SQLi fine-tuned DistilBERT model training epochs
SQLi fine-tuned DistilBERT model confusion matrix
After fine-tuning DistilBERT, our SQLi model returned with an F1 score of .9946. This is very accurate. We now have enough confidence to begin testing our detections using the model.
Using this model on a publicly available dataset containing SQL injections (I won’t link to this one either, as it is malicious), we see that we accurately identify SQL injections in our responses.
SQLi detection results
Denial of service is a threat that we can detect with some standard Splunk techniques. We log the token usage per prompt and response session, the users consuming these tokens, and the latency involved in the transactions. This helps us detect outliers where users may attempt to trick the system into consuming too many resources.
We looked at a variety of ways that users could over-consume resources and cause impact to services:
The queries for the above examples are all very implementation-specific, but if you’re using Splunk Observability, the APM detectors can provide excellent baselining and anomaly detection for these metrics if the telemetry is sent that way.
Attempt to consume system resources by repetitive cheese prompt
Token usage stats from cheese prompt
To help detect sensitive information disclosure, we utilized a pre-existing SDK created by Microsoft called Presidio. Presidio is a powerful tool for identifying and anonymizing Personally Identifiable Information (PII). We used our Jupyter Notebook approach again to feed prompts and responses through Presidio to identify all types of PII data.
Presidio PII results
But as you can see in the image above, Presidio is identifying the same number as multiple types of PII. An initial solution was to take any data that Presidio marked as PII, and then send that data with some further context (50 characters before and 50 characters after) into another LLM to more accurately label the type of PII data.
Jupyter Notebook code to further analyze Presidio PII detection with LLM
Response after sending Presidio results into an LLM for correct contextualisation
We are still exploring model theft. Based on prior research, we believe that this threat can also be detected solely through the analysis of prompts and responses. The sticking point right now is finding a large enough dataset for our research.
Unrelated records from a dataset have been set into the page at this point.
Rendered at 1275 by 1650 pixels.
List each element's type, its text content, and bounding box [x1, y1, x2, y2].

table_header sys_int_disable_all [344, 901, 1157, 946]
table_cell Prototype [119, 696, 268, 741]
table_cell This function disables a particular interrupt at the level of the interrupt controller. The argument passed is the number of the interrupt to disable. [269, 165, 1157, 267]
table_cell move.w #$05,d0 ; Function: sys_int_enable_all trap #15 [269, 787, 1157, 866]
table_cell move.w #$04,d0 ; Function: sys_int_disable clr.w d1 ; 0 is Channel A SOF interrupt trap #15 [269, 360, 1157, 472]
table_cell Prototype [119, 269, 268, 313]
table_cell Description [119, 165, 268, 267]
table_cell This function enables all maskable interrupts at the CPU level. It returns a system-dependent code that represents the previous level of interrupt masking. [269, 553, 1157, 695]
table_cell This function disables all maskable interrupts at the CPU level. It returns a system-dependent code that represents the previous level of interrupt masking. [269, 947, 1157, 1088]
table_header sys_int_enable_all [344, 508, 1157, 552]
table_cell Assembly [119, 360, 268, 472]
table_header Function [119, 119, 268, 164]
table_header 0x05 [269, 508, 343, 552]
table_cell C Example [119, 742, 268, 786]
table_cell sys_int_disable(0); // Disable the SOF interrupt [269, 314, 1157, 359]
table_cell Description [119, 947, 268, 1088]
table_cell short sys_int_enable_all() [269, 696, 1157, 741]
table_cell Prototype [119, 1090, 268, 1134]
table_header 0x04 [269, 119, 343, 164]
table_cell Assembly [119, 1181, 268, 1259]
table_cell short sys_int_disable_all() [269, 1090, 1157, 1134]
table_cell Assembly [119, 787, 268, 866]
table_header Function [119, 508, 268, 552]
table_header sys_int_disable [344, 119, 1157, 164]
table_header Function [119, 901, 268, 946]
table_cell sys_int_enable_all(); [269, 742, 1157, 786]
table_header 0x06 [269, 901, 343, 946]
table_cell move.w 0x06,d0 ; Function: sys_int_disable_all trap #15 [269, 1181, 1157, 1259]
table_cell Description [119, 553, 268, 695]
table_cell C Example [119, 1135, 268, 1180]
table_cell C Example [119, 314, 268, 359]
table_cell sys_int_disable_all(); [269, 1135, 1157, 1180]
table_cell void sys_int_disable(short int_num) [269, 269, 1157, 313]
However, the same methods that we used to detect XSS, SQLi, and PII data should also work very nicely for detecting model theft.
Our work analyzing the threats aligned to the OWASP Top 10 for LLM-based Applications should lead you down a path to better securing your own LLM-based applications. This landscape is changing as rapidly as any we’ve seen in the past, so undoubtedly, we’ll come across new threats but also new defenses to counter them.
We are currently building production detections for these areas with our teammates in the Splunk Threat Research Team (STRT). For now, please use our research and model development examples as the basis for better protecting your own LLM-based applications.